DATA FOR THIS TASK Start Marker

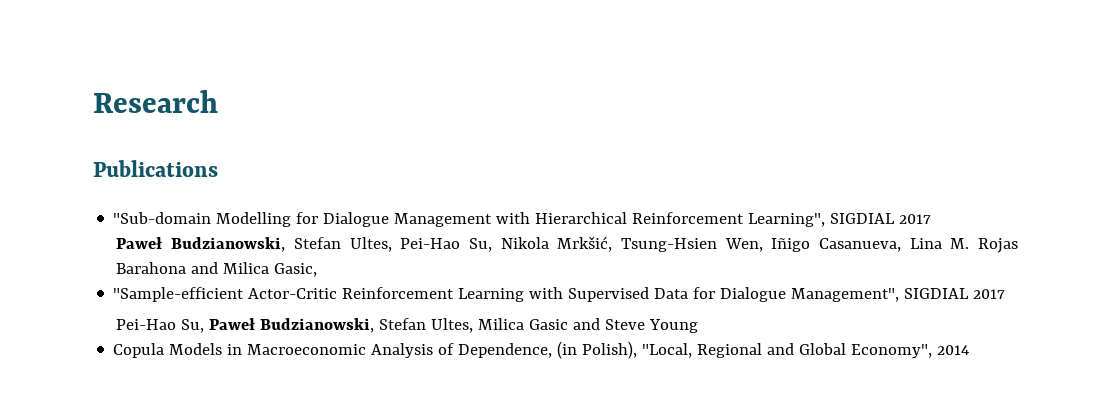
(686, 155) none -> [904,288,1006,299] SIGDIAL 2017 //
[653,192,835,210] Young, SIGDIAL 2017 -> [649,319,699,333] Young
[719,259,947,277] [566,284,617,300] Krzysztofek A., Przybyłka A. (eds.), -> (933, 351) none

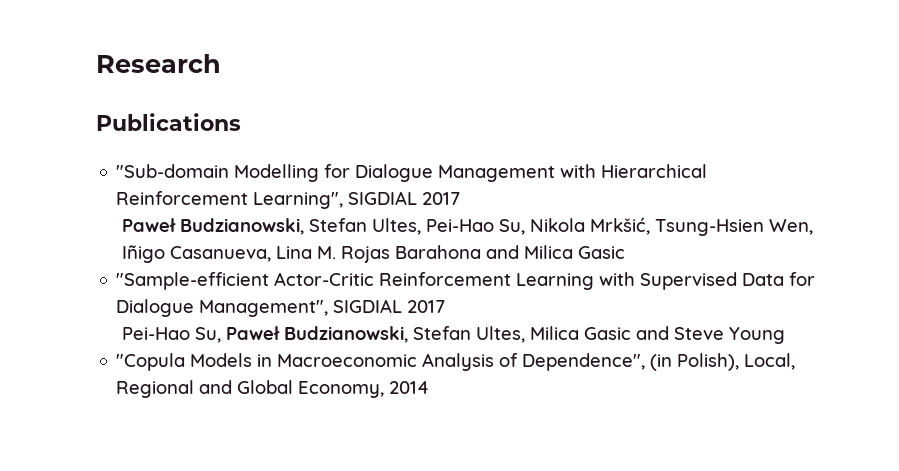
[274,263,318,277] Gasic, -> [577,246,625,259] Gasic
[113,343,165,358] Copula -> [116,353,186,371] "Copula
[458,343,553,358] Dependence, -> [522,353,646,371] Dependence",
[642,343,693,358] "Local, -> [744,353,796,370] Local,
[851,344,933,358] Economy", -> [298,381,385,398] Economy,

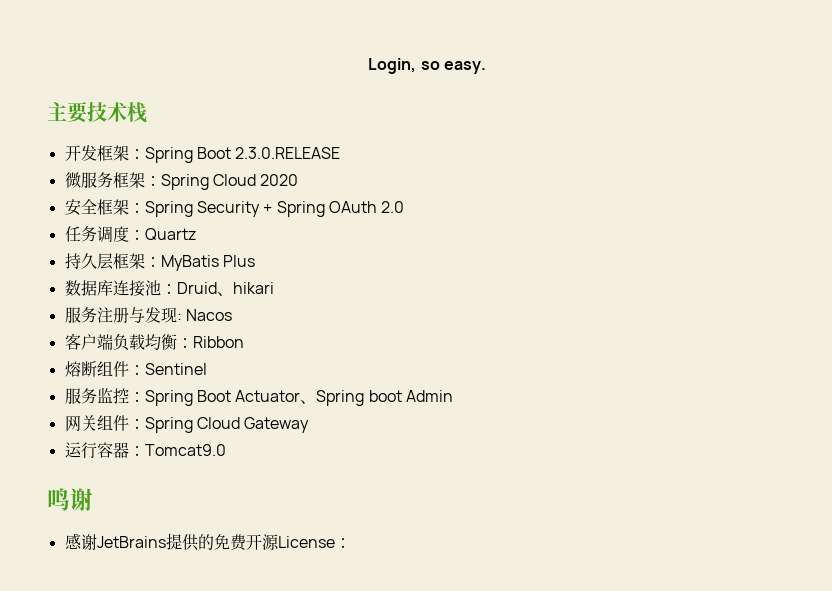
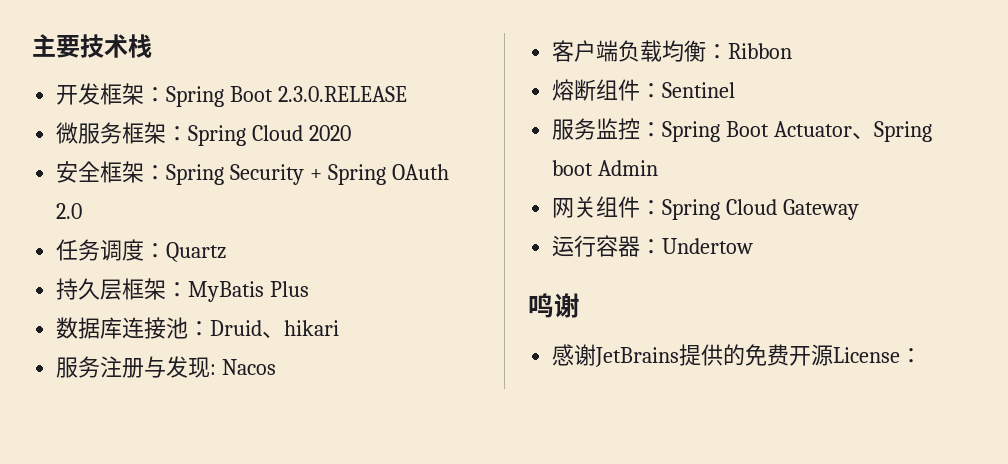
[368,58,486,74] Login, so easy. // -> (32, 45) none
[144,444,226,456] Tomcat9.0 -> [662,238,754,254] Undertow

DATA FOR THIS TASK End Marker

- WHAT TO DO:
Only the lines containing the string "SIGDIAL" are needed; pull them out of the records.

- TASK ANSWER:
(686, 155) none -> [904,288,1006,299] SIGDIAL 2017 //
[653,192,835,210] Young, SIGDIAL 2017 -> [649,319,699,333] Young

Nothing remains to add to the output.